I'm watching a guy who built Kowloon City in Minecraft, and even using 3D modeling tools and cutting a lot of corners, it was a tedious task. This was the densest city that ever existed on earth, built haphazardly, with things like make-shift bridges between the buildings. To simulate connectivity *just* by putting doors between connected buildings (not even with the bridges) it took hundreds of tedious hands-on edits.

I thought, now this is one thing AI would be cool to use for!

I realized the difference: If it's something extremely difficult for one or a couple of humans to do, then it feels ok to use AI. That makes it exactly like any other artist's tool, from paint brushes to word processing to cameras — the tool does the thing the artist *physically can't do*, leaving the artist to do what the machine cannot.

That's what makes art special, and why AI can't make art.

@corbden I'll add some provocations:

- Humans sometimes do extremely tedious things, and often that very aspect makes the work more impressive to others. Art is defined not just by the final product, but by the process and its origins, or even just the story around it.

- It's not uncommon to work around the tedium by writing procedural generation tools. Does the output of those feel different than the output of generative AI?

@fleep Don't I know it. I have a tendency to do tedious art, but in the end it isn't very satisfying.

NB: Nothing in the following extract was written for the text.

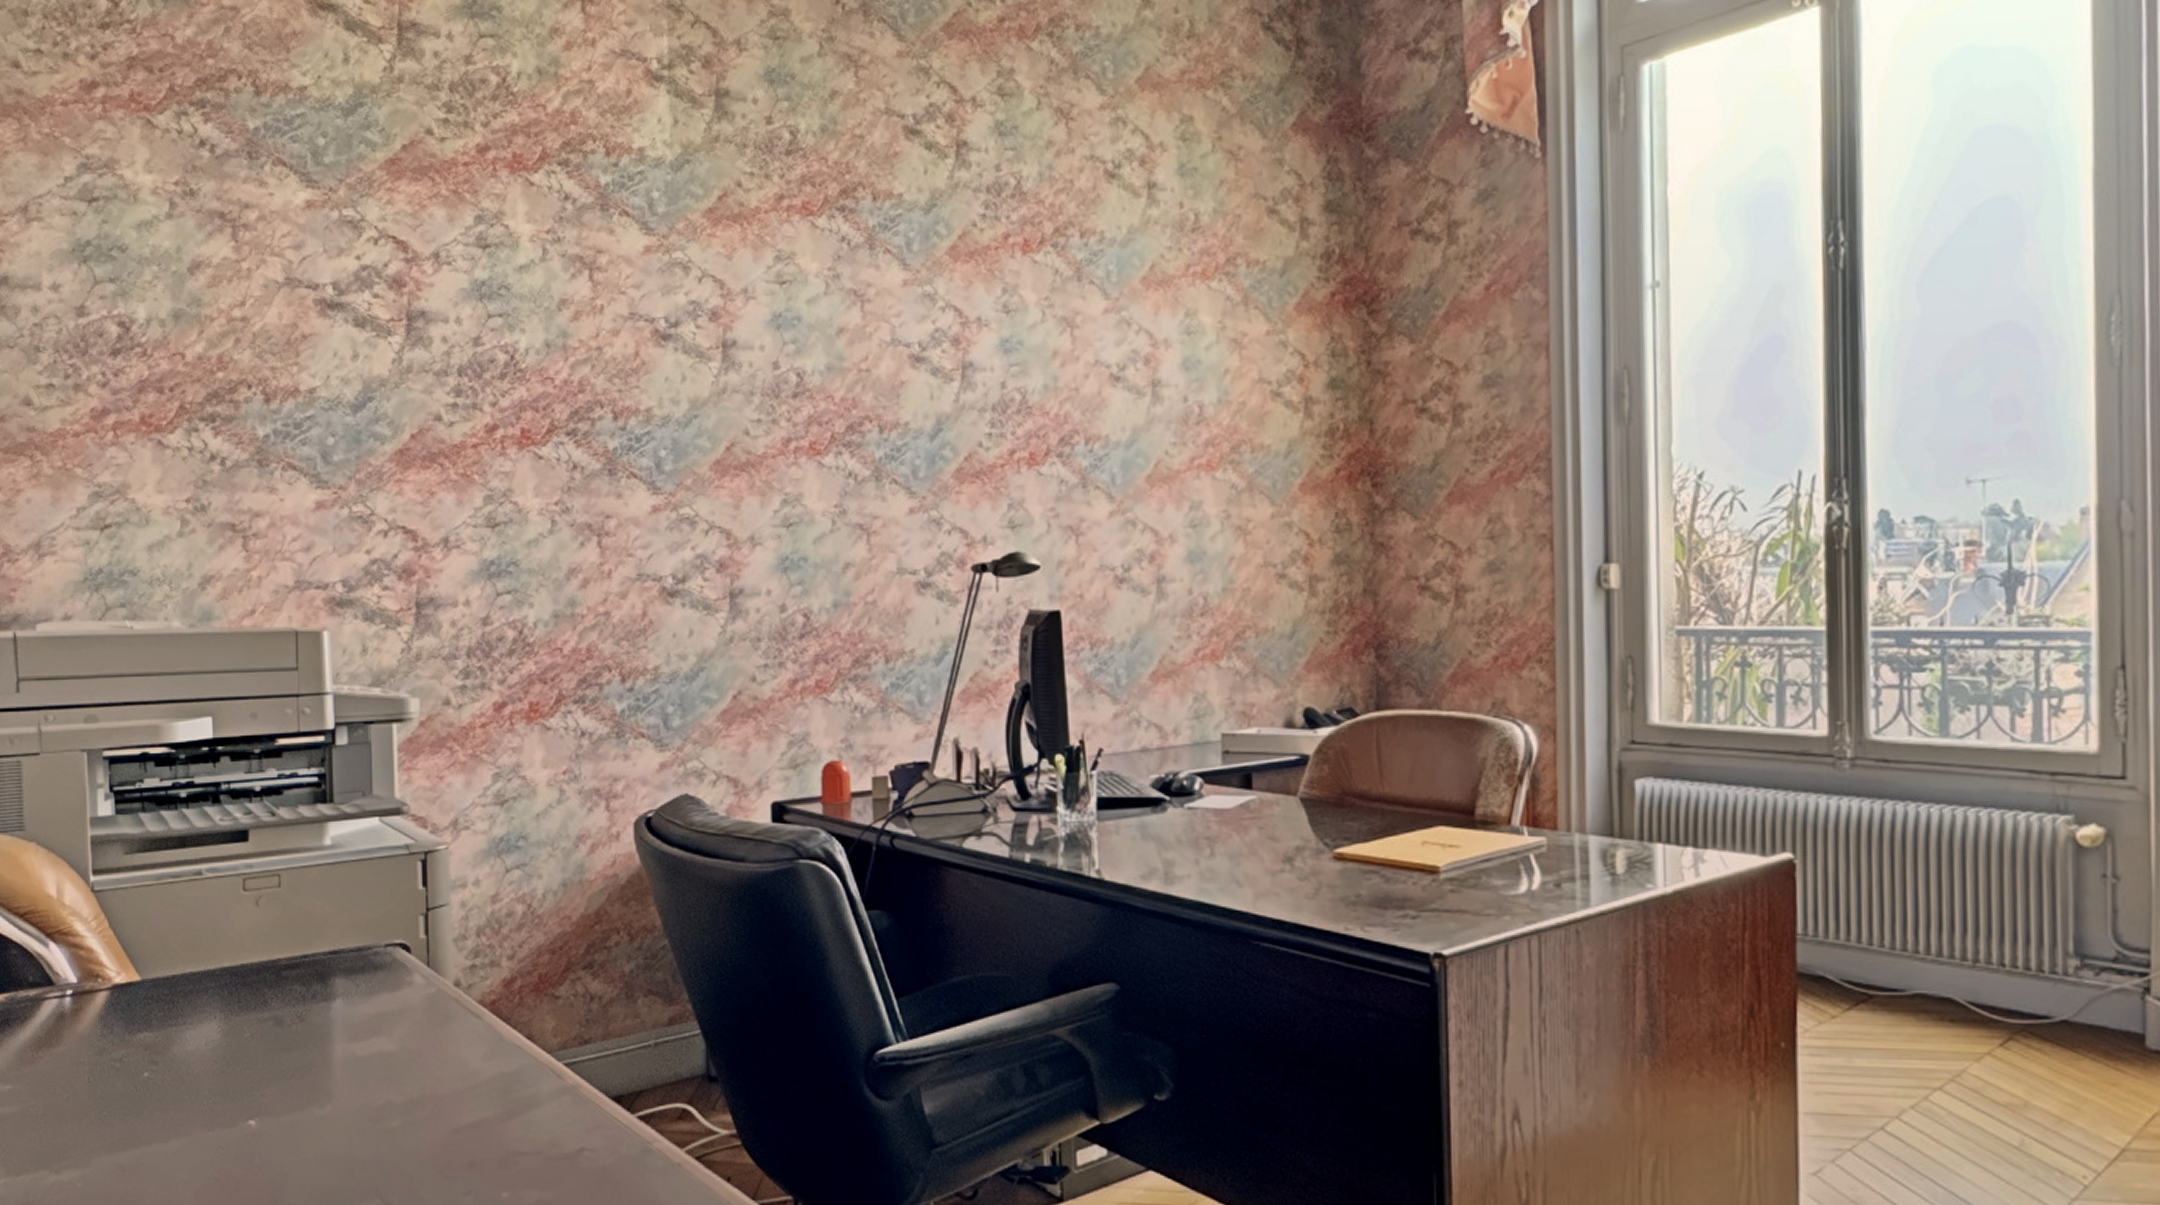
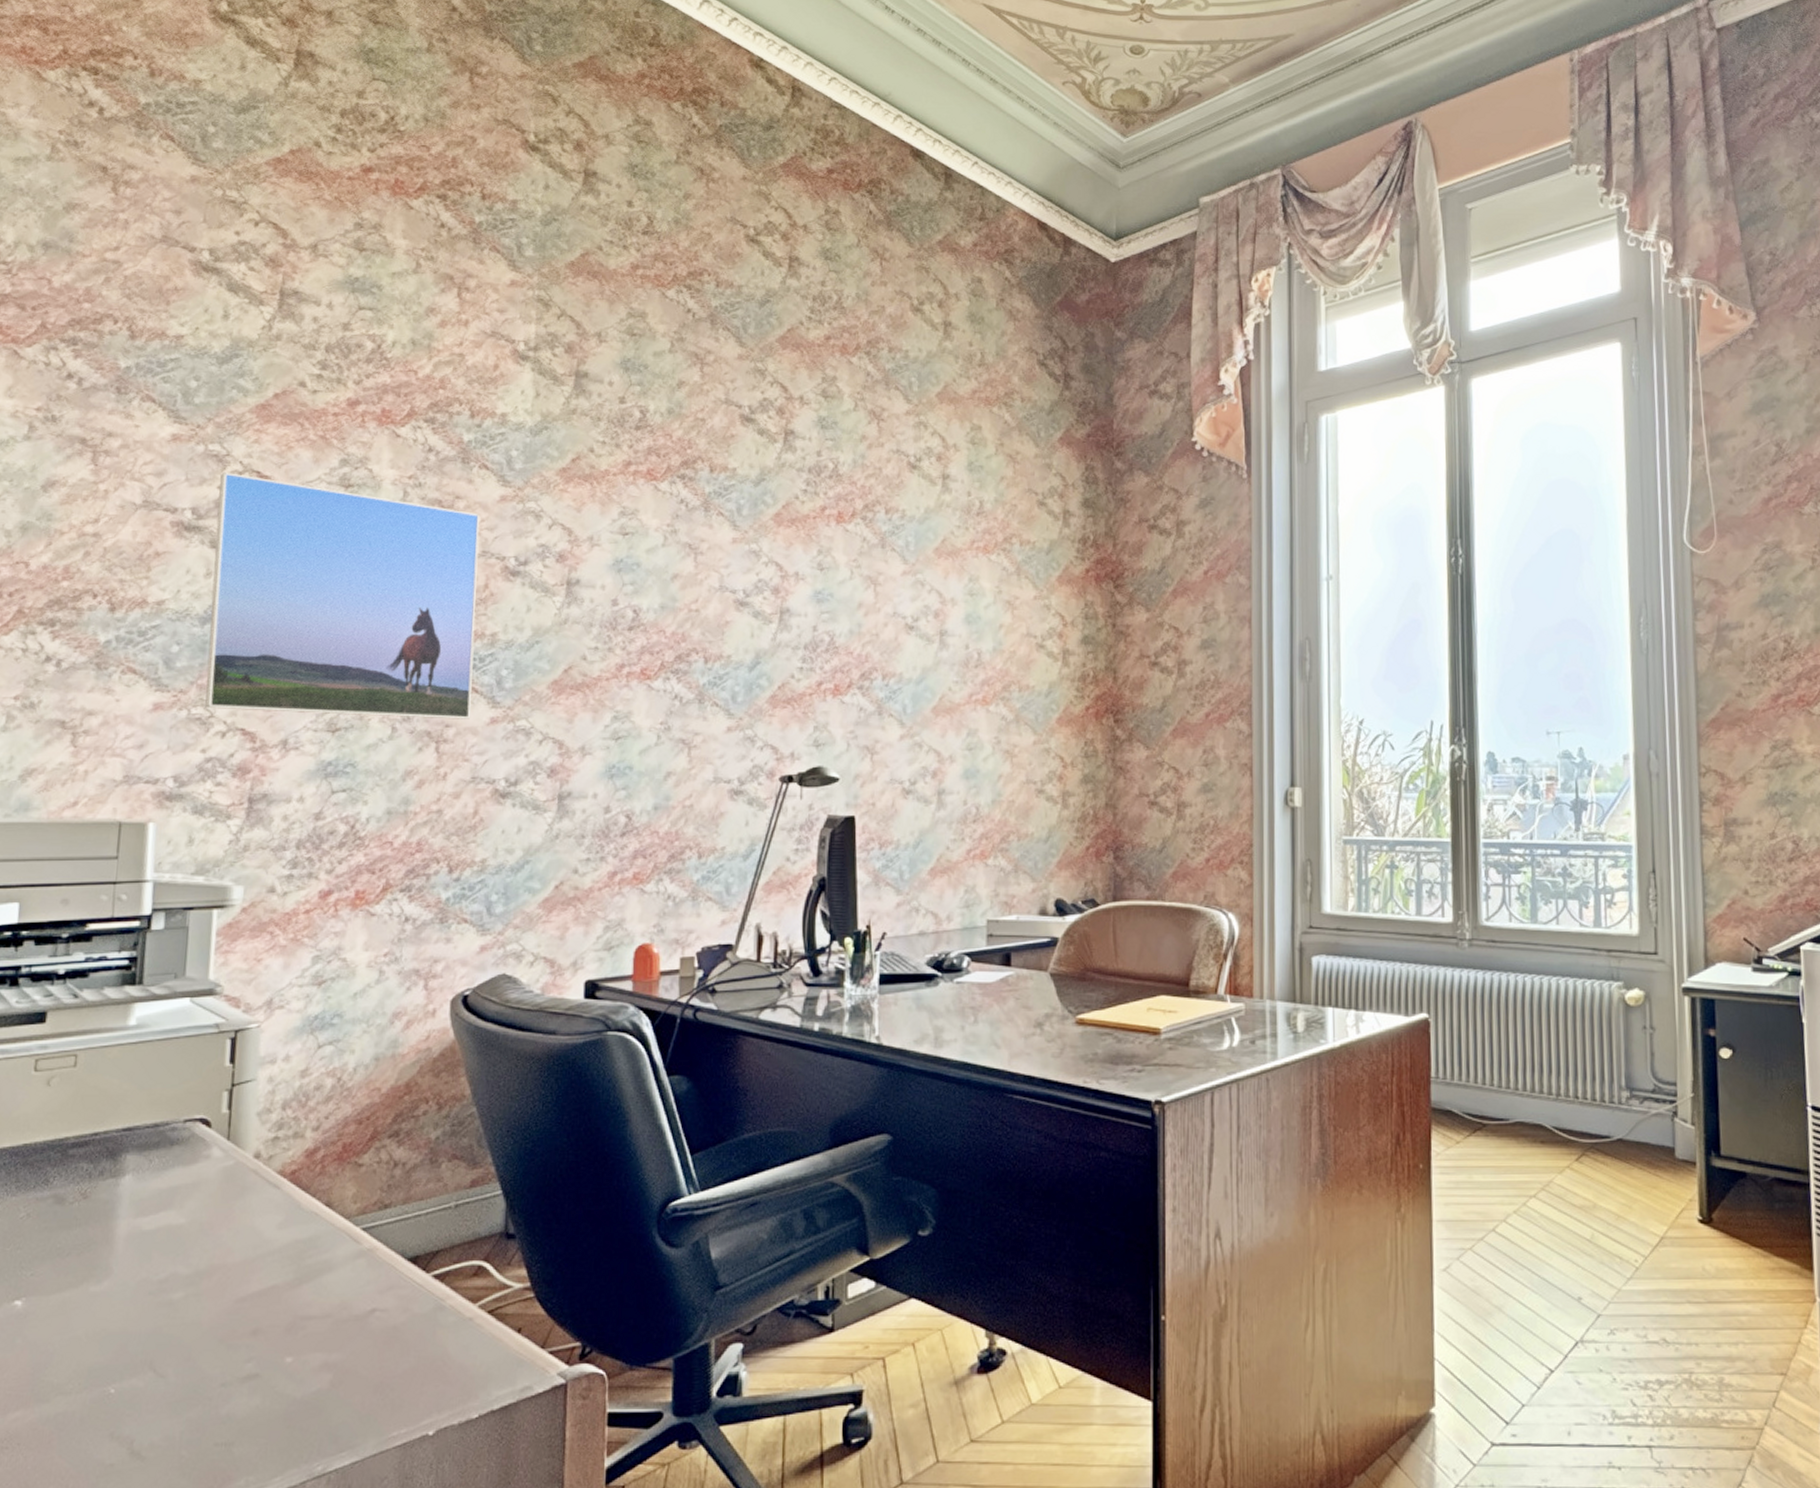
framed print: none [357,239,632,509] -> present [205,472,480,719]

As a teen in the 80s, I once made a dragon sitting on top of a pile of gold using sculpey, about a foot in diameter, and I *cut and attached each coin* (less than 1/8th inch) separately. (At least I placed them on the surface of a blob of clay rather than making the whole pile out of them.) But by the time I got to the dragon, I'd lost vision and steam and was just in a rush to get the project over with. The dragon itself looks ridiculous and sad. That process did not contribute to the art or to my enjoyment, and the disaster has spent all this time in a box.

I think if he could use various 3D modeling automations, then telling a machine to add 3-4 connecting doors any place the buildings touch, would be of a similar type of automation, as if I had used a mold to make clumps of many coins all at once, directly on the surface of the pile.

Yes, I think it would be doing the work of procedural generation, but on top of an existing template (that he made to fit the accuracy of the real city).